4 thoughts on “Investment rules in trade agreements: Developments and issues in light of the TTIP debate

  1. I am still surprised how little attention is spent on the basic emperical data analysis and just built and anecdotical and little disguised politically influenced stories. If the EU were to stick to test and prooven BITs such as the German model BIT, few things would need to be discussed, that is of cause as long you stay within a minimum rule of law. If you want to role back and see the untamed Levithian as the ultimate goal for the EU to evolve to, then of cause you should be scared of investment protection …

    To name a few deficiancies here: US-AUS BIT is everything but new and the US is probably regretting as it still kept ISDS in its 2012 model BIT after intense revision (under Democratic leadership someone may add).
    The so-called forum shopping – if it ever existed – will apply the same way to any BIT, not only to intra-EU (the Intra-EU question has a totally different background). Test the EU institutions on its intentions by asking a simple question: the easiest way to stop possible forum shopping is to clearly and significantly narrow the scope to bricks and motar investments (no portfolio crap etc.) … but I guess this will not fit strategy …

    Finally, to call the link between BITs and investment inconclusive runs counter to more than five decades of state investment guarantees – something the EU Commission is after to gain competence in for more than 40 years … (mind a second who ‘invented’ BITs and why).

    In short: too much politics in this paper, too little sound research.

    Like

    Posted by Chris | September 28, 2015, 10:44
    • Dear Chris,
      In the view of your comments, it would be important to clarify the following points.
      – The AUSFTA example is not given as an example of why there should or there should not be ISDS. The paper is not on the issue of ISDS, it is only about some of the substantial investment protection rules.

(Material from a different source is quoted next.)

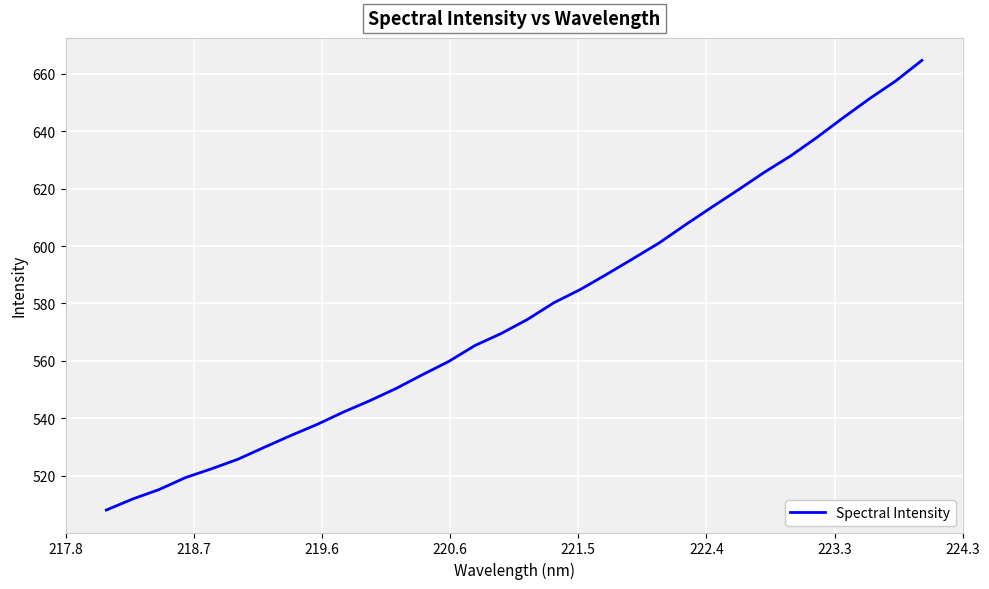

What is the difference between the maximum and minimum values?

156.7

The AUSFTA example, here, is used to show that these rules are present in US agreements with or without an ISDS framework.
      – there is in the paper a sufficiently long discussion on the historical developments of investment protection rules (which by the way starts before the creation of BITs) pointing out why those are important and how investment rules contributed to the protection of individual rights in international public law (including ISDS features as it provided individuals with direct claims under international public law)
      – the paper does not say that BITs do not have economic impact. It says that some studies found positive effects and other had inconclusive findings. After clarifying why some papers found positive results, the paper argues that where economic results have been inconclusive with respect to the positive effect of BITs, the latter could be attributed to preference erosion, as the proliferation of BITs creates an equal playing field from the point of view of investment protection. In other words, the different countries having concluded a BIT with the same country will compete on an equal basis from the investment protection point of view, these countries will then have to compete for FDIs on the basis of other comparative advantages. So what the study wants to suggest is that it might be easier to find a stronger negative impact on FDIs flows to a country caused by the absence of an investment agreement, much more than to find a substantial positive effect created by the existence of an investment agreement.
      – With respect to forum-shopping, the paper only points out that there will be legal discrepancy between the revised EU investment rules and some of the unchanged intra-EU BITs rules, and this could lead to circumvention via intra-EU BIT of the newly EU negotiated rules. So that at a certain point the relations between EU investment rules and intra-EU BIT will have to be taken into account.